THE INPUT -
######
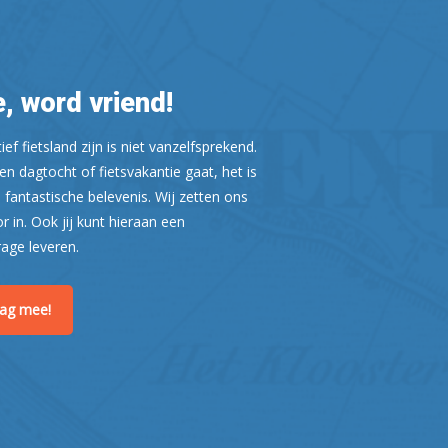
, word vriend!
ef fietsland zijn is niet vanzelfsprekend.
n dagtocht of fietsvakantie gaat, het is
 fantastische belevenis. Wij zetten ons
or in. Ook jij kunt hieraan een
Leaflet
| ©
OpenStreetMap
rage leveren.
raag mee!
######
Copy the text read from the rows above with "OpenStreetMap" replaced by "OSM" and every other line left unchanged, and leave out the pictures.

WORKED SOLUTION -
, word vriend!
ef fietsland zijn is niet vanzelfsprekend.
n dagtocht of fietsvakantie gaat, het is
 fantastische belevenis. Wij zetten ons
or in. Ook jij kunt hieraan een
Leaflet
| ©
OSM
rage leveren.
raag mee!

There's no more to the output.